Transporting crude oil via railway is a convenient way to bring the much needed fuel to many Americans, including those in Oklahoma City. In fact, reports state that almost 415,000 carloads of crude were transported via U.S. freight railroads in 2003. However, these benefits come at a price: train accidents. In fact, a recent deadly freight train accident shocked the nation after two trains, one of which was shipping crude oil, collided and caused a huge explosion. Another accident, this time a train derailment, killed 47 people and damaged the center of a local town in July.
To keep Americans safe from deadly train accidents, government and safety officials planned to toughen up certain railroad regulations. However, senators have recently complained that government regulators seem slow in developing new safety regulations for transporting crude oil by rail. Some government officials are upset with the delays and perceived failures of the safety regulators.

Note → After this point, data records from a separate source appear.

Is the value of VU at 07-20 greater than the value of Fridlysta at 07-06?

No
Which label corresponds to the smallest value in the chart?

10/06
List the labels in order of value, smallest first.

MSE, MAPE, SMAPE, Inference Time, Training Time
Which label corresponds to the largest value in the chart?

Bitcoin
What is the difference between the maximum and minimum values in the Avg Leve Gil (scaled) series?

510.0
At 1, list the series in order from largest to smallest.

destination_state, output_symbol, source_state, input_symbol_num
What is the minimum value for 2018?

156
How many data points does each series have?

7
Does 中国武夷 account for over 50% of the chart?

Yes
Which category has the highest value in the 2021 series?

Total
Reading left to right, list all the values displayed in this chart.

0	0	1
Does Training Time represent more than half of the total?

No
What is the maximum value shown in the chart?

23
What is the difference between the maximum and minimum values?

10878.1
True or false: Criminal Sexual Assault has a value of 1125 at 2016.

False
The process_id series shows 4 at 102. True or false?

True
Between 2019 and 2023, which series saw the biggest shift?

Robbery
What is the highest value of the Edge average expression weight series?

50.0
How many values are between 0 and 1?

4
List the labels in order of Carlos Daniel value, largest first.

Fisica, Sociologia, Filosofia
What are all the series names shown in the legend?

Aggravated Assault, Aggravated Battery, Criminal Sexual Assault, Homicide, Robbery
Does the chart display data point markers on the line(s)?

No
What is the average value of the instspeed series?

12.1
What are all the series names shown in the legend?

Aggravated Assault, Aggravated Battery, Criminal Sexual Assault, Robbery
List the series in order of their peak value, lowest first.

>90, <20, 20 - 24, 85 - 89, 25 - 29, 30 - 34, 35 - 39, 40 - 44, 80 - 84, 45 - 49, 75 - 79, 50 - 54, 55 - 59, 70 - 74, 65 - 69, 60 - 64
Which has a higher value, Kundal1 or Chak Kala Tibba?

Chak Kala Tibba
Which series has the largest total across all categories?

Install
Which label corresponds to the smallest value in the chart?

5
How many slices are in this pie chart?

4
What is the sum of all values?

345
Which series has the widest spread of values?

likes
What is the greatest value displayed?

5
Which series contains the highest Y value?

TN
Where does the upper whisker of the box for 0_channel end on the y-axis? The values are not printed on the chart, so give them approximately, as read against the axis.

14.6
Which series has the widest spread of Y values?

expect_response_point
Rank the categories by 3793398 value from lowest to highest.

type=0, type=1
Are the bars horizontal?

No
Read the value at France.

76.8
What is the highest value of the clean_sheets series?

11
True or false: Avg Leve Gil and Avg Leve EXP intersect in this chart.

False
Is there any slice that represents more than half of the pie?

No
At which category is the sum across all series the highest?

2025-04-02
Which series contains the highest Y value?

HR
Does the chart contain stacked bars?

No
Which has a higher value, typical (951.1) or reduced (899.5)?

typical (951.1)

In contrast, the head of the Pipeline and Hazardous Material Safety Administration said that her agency is doing its best to create new standards for tank cars used in transporting crude oil through the railways as soon as possible. Unfortunately, she noted that it might take some time to address the comments they received from the public and other requirements.
According to a report, the National Transportation Safety Board considered the original DOT-111 tank cars unacceptable safety risks. DOT-111 tank cars were involved in freight train derailments in North Dakota last December.
While train accidents may impact the economy, they may also endanger public safety. A railroad accident can injure or kill workers, passengers and others. For this reason, quick action from government and safety officials is needed.